Community Health Workers serve a significant portion of underserved communities across the United States, and there are over 120,000 providing care to those in need of healthcare services in communities where they reside. Despite the fact that the Affordable Care Act creates an even bigger role for CHWs to play, there hasn’t been an established channel for receiving clear information on best medical practices. Neither has there been a way to incorporate into evidence-based best practices the CHW's knowledge and experience. The research under this award addresses these inadequacies in CHW Evidence Based Medicine resources — actively recognizing the importance of Community Health Workers to the nation’s healthcare system.
Co-Principal investigators of this study include Harold P. Lehmann, M.D., Ph.D., Professor and Interim Director of the Division of Health Sciences Informatics in the Johns Hopkins School of Medicine; M. Christopher Gibbons, M.D., MPH, Associate Director of the Johns Hopkins Urban Health Institute, and Richard Singerman Ph.D., Chief Innovation Officer and Co-Founder of TrustNetMD and Adjunct Assistant Professor in the Division of Health Sciences Informatics in the Johns Hopkins School of Medicine. This team of recognized experts is deploying efficient tools to tap into the knowledge and experience of CHWs, thus improving the standard of care provided. “This is our chance to tap into the knowledge and experience of these CHWs, who are dealing with issues at the grassroots level,” says TrustNetMD’s CEO John May. “The value of social media is that it allows conversations to go both ways. In this case, the goal is to access the knowledge and experience of those who deal with patients day in and day out.”
This AHRQ initiative utilizes a task-based framework to instantly make available Evidence Based Medicine resources to participating CHWs through computer tablets connected to a wide-area WIFI network. The CHWs will then communicate with each other via an online, mobile device accessible, Knowledge Exchange (Kx) developed by TrustNetMD. The Kx combines organizational learning principles and Web 2.0 technologies to provide a just in time social learning environment for the CHWs. This informatics collaboration and planning between the physician and CHW communities is unique in creating knowledge resources tailored to CHWs and the value of these resources will be evaluated in a rigorous two-arm randomized study.

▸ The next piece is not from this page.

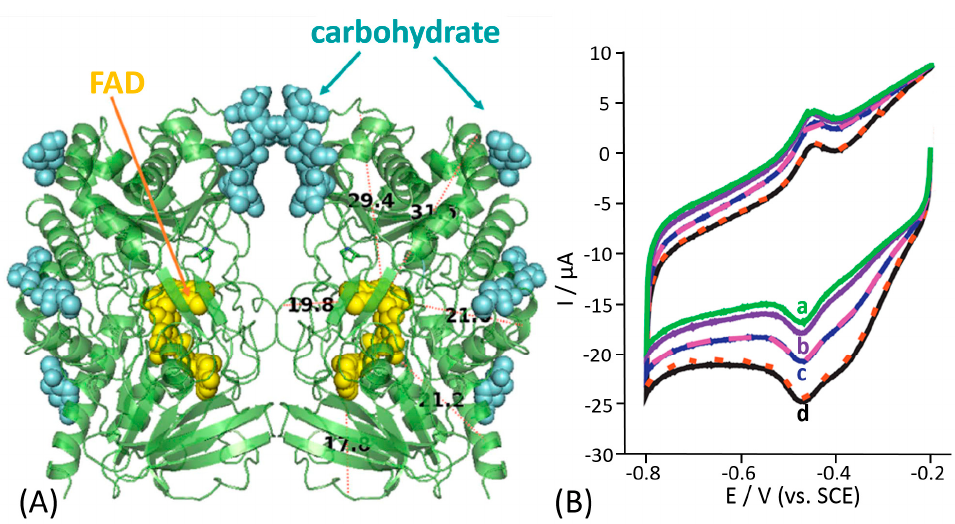
Figure 8. ( A ) Representation of the secondary structure of GOx. The image was obtained with PyMol software, PyMol visualizations are based on the crystal structure of GOx from Aspergillus niger , PDB code 1gal http://www.rcsb.org/pdb/explore/explore.do?structureId=1GAL. ( B ) Cyclic voltammograms showing oxygen reduction on a glassy carbon electrode modified with multi-walled carbon nanotubes and loaded with GOx: (a) in the absence of glucose, and in the presence of (b) 2 mM, (c) 4 mM and (d) 8 mM glucose. The experiment was performed in 0.1 M phosphate buffer, pH 6.8, in the presence of oxygen (in equilibrium with air) with the potential scan rate of 60 mV s − 1 . Note that this and similar cyclic voltammograms were erroneously reported as the proof of the DET with GOx. (The figure is adopted from ref. 98 with permission.).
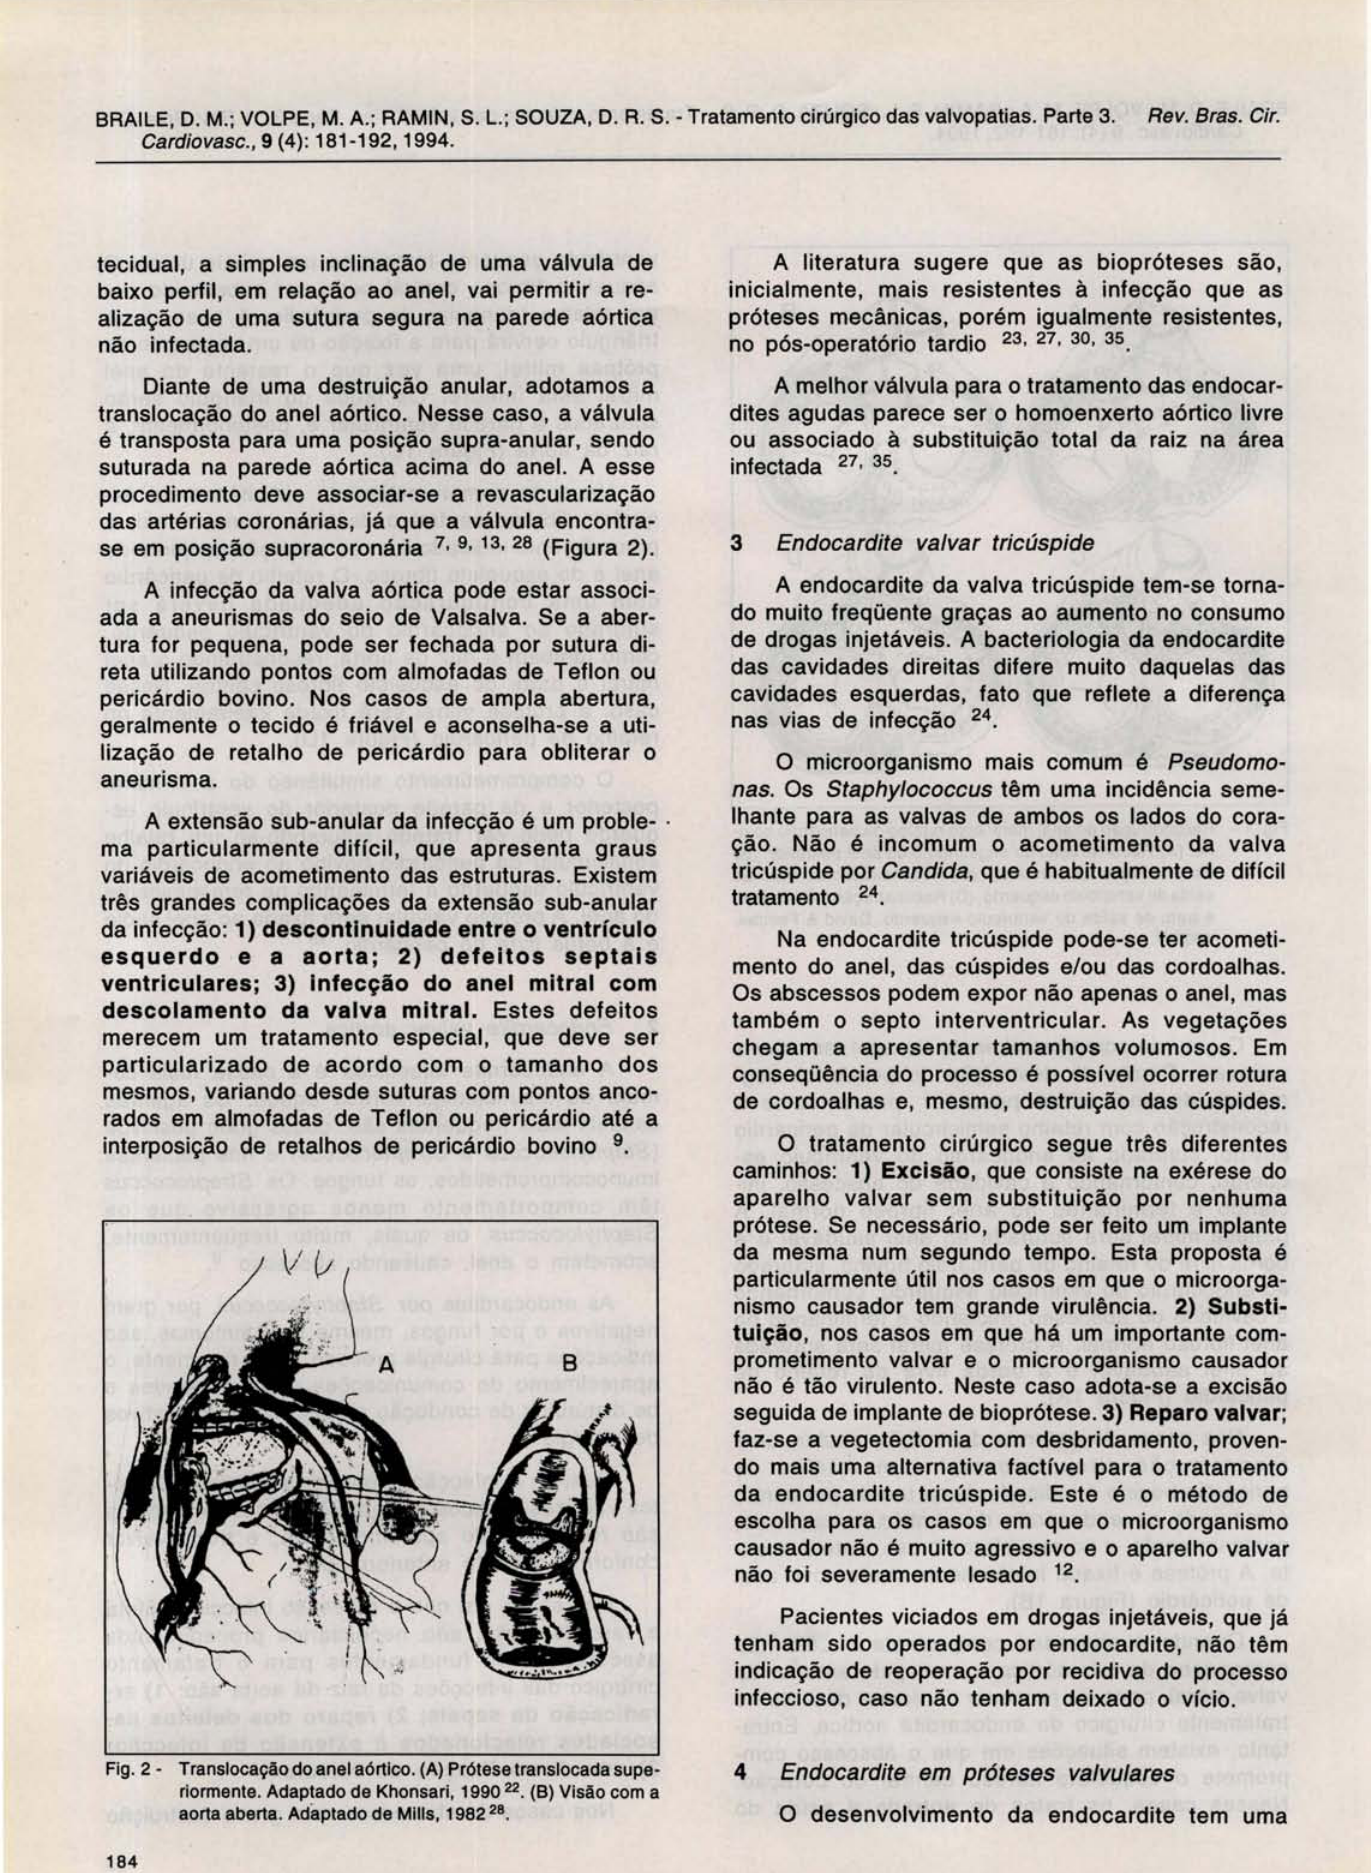
Fig. 2· Translocação do anel aórtico. (A) Prótese translocada supe riormente. Adaptado de Khonsari, 1990 22 . (6) Visão com a aorta aberta. Adaptado de Mills, 1982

“Our team intends to improve the relevance of Evidence Based Medicine to field work by connecting to CHWs on their terms so that JHM and AHRQ can fine-tune guidelines and resources needed by CHWs,” says Dr. Lehmann
The project has several goals: First, to make available to CHWs knowledge resources we think they need. Second, to learn from CHWs which resources they really do need. Third, to enable CHWs to articulate the knowledge they have about their work and to share the ‘now-explicit’ knowledge communally.”
Dr. Gibbons states, “CHWs are foundational to our health system. They reach deep into our population, so understanding their needs and gaining their trust is crucial to improved care for a lot of people.” Dr. Singerman adds that, “Input from community health workers will provide the developers and distributors of EBM resources with feedback to improve those EBM resources and to deliver back to those in the field the information they need. The process becomes cyclical with input from everyone who delivers health care whether in hospitals, offices, clinics or patient's homes, resulting in continuously fine tuned EBM resources. We are enabling a feedback loop for translating EBM from theory to practice."
“We are indeed excited that AHRQ understands this problem and the importance of bringing CHWs into the fold,” says Dr. Lehmann, “so that we can all benefit from the knowledge and experience of these CHWs.”